### [Listed records]
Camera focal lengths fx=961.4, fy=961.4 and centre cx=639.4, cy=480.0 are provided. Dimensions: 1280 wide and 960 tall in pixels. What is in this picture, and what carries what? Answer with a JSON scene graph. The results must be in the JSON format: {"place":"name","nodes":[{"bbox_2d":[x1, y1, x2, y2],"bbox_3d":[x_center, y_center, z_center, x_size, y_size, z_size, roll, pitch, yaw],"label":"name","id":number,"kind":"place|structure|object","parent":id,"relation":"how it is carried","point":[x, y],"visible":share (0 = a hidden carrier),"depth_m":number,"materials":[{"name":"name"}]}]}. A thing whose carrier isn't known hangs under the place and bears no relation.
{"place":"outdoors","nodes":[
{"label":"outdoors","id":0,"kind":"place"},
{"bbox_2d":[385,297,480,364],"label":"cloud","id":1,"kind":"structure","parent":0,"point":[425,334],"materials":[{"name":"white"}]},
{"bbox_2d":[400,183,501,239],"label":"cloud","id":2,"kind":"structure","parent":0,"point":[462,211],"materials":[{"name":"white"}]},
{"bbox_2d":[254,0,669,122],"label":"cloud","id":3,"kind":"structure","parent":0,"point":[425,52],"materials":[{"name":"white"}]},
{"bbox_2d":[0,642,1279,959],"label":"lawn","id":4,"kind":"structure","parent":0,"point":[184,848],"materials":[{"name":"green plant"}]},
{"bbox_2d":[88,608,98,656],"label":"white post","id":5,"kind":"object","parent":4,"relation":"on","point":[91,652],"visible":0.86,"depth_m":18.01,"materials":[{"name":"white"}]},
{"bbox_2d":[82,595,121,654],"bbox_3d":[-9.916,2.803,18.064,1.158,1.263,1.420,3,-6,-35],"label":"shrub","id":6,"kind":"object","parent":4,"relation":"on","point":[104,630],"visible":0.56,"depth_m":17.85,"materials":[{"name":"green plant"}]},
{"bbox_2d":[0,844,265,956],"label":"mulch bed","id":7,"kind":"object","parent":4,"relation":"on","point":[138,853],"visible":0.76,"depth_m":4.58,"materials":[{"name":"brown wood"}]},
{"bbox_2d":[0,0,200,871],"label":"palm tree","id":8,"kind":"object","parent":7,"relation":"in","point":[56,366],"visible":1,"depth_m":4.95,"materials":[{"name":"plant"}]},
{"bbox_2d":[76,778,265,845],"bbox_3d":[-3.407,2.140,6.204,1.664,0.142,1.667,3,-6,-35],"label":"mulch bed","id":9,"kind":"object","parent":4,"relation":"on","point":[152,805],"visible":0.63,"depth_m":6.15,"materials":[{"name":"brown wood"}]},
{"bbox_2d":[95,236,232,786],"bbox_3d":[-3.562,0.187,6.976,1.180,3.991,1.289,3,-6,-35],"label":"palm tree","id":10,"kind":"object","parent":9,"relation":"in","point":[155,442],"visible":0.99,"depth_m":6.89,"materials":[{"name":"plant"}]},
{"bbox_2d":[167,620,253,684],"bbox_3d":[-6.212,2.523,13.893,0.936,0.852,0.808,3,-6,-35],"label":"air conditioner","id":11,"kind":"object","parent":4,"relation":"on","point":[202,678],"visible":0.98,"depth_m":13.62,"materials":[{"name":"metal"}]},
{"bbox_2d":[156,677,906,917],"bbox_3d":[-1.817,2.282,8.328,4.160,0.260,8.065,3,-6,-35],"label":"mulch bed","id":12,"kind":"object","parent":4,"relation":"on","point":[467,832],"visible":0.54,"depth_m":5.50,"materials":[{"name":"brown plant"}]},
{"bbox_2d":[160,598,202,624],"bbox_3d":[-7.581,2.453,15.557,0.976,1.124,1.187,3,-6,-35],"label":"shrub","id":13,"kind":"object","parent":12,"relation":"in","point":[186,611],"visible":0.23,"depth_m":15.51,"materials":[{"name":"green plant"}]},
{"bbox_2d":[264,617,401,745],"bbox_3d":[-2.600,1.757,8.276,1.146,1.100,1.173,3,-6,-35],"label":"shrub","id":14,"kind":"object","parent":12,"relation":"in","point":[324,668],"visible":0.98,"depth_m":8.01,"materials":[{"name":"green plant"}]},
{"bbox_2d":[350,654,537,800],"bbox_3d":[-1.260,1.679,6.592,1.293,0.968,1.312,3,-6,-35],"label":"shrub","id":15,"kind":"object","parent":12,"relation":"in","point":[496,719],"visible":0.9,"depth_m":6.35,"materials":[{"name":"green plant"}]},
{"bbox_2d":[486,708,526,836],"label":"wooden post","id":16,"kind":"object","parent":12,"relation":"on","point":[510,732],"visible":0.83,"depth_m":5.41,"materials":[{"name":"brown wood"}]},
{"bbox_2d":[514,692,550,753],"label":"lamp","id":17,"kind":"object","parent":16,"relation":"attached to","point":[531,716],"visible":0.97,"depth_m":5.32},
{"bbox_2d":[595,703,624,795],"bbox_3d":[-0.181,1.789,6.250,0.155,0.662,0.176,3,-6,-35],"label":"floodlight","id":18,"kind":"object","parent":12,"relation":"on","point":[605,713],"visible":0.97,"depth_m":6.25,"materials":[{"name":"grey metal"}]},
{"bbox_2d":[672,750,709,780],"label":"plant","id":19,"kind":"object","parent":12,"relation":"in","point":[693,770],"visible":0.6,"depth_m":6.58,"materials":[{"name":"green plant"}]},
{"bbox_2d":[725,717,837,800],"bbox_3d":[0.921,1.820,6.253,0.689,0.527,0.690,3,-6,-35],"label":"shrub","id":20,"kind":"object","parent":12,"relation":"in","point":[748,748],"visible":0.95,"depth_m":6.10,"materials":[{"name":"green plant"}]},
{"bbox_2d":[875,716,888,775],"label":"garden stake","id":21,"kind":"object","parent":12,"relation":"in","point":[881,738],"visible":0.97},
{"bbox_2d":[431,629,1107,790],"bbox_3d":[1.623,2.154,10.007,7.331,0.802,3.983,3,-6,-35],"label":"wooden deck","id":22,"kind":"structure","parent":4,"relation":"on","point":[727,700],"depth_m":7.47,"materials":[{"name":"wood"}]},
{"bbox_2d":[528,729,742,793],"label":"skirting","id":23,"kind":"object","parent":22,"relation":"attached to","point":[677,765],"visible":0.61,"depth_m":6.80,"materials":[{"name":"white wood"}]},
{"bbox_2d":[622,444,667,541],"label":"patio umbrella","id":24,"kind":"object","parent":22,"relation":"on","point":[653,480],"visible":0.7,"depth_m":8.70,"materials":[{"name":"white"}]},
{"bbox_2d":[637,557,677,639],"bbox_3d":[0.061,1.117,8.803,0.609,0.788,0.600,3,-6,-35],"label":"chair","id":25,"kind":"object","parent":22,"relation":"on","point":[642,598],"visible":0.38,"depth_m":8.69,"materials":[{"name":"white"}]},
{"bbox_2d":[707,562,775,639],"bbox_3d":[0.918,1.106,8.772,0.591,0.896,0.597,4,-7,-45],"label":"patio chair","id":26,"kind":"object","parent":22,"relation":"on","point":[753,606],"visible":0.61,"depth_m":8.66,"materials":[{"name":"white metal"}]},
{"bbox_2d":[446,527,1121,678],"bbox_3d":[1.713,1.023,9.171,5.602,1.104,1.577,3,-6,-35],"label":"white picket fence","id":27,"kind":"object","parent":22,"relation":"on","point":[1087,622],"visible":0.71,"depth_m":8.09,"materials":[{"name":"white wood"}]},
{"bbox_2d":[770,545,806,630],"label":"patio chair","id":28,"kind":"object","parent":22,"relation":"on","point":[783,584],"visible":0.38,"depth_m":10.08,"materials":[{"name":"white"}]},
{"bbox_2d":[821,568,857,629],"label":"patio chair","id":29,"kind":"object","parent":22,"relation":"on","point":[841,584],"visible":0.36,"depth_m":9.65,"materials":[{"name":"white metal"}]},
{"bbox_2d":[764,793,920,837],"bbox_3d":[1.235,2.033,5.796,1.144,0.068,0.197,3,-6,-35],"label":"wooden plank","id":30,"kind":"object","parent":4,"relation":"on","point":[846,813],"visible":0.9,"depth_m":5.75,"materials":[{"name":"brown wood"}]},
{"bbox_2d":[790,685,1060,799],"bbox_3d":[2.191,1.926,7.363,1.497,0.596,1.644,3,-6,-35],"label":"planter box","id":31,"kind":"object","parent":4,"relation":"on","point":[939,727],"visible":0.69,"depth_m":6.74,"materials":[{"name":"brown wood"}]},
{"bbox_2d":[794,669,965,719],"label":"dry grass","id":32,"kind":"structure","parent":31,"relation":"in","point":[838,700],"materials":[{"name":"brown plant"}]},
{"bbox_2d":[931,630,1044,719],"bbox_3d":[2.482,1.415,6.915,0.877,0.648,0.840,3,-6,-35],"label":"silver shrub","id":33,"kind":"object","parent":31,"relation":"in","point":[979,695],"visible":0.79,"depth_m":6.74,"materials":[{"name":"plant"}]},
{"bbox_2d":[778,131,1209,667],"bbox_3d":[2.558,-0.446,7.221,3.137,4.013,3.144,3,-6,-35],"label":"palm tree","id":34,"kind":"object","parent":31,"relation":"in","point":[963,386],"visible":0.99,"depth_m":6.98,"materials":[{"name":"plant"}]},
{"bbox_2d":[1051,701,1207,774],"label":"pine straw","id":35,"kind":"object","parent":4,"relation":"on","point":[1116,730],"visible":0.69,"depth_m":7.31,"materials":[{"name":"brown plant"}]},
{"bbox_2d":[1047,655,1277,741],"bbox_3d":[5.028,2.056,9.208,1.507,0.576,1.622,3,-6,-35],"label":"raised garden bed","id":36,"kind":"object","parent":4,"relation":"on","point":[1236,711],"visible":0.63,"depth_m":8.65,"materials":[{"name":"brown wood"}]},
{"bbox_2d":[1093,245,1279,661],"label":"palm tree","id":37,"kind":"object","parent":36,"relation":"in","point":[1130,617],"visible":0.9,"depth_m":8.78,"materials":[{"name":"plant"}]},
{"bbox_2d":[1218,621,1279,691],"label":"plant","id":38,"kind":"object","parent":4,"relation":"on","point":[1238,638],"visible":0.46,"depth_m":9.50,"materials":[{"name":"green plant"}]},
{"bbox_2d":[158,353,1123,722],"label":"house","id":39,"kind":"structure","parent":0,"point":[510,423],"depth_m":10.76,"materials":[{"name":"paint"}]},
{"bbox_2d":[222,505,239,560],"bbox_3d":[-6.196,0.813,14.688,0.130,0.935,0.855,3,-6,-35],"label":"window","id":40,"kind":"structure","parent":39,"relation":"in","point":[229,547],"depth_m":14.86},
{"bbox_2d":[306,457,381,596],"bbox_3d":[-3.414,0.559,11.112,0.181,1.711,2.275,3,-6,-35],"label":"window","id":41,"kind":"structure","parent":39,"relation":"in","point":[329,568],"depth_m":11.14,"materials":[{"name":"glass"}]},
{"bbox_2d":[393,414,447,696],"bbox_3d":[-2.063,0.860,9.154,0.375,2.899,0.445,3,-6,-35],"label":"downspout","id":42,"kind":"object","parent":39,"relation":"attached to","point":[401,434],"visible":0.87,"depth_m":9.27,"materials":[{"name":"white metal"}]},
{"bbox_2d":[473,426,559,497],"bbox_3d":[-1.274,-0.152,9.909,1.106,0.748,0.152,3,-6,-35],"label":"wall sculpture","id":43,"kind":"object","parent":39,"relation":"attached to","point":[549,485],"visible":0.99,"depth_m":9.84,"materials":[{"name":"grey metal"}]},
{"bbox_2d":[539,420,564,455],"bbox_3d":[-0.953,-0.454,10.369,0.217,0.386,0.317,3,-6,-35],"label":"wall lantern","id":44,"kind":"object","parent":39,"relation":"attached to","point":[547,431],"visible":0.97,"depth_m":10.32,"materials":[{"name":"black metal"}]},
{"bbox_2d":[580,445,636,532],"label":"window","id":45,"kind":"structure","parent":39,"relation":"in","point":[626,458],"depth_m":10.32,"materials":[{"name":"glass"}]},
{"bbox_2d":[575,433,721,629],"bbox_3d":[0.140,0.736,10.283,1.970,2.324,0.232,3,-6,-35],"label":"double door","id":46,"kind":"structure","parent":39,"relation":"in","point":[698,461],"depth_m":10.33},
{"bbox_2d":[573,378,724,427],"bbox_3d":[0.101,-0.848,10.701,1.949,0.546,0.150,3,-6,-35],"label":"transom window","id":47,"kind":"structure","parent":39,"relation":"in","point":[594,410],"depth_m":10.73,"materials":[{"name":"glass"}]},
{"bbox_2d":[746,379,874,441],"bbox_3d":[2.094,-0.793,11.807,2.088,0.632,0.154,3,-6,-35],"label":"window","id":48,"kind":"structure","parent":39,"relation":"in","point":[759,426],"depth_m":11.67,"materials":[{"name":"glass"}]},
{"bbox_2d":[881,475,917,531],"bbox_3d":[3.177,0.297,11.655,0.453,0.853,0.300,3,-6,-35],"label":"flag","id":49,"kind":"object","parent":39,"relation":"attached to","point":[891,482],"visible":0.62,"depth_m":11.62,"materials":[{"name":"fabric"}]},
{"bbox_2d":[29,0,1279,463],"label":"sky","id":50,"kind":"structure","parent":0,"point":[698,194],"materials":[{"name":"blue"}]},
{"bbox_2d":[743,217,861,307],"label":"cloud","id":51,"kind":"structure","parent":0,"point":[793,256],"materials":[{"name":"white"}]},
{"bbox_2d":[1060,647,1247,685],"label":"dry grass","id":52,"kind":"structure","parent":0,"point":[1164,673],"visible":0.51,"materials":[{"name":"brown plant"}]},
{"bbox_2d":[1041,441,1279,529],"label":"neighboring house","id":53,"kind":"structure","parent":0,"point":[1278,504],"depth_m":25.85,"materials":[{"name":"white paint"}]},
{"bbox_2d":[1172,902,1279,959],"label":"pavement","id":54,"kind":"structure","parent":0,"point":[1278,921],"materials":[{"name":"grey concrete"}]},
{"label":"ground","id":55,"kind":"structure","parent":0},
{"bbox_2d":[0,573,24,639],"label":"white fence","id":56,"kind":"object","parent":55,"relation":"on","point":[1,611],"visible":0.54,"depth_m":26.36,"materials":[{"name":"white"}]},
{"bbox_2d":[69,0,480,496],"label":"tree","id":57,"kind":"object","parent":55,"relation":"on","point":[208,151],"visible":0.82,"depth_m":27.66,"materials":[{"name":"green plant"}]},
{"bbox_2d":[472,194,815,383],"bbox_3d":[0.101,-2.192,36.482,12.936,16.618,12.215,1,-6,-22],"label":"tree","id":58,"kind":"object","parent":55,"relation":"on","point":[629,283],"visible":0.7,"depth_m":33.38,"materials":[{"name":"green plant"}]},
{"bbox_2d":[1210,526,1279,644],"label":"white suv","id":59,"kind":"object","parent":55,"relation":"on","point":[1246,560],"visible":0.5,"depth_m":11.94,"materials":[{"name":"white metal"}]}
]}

### [Exercise aim]
Your answer should consist of every line from the entries that holds "post".

### [Reply to the task]
{"bbox_2d":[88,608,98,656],"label":"white post","id":5,"kind":"object","parent":4,"relation":"on","point":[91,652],"visible":0.86,"depth_m":18.01,"materials":[{"name":"white"}]},
{"bbox_2d":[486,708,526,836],"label":"wooden post","id":16,"kind":"object","parent":12,"relation":"on","point":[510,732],"visible":0.83,"depth_m":5.41,"materials":[{"name":"brown wood"}]},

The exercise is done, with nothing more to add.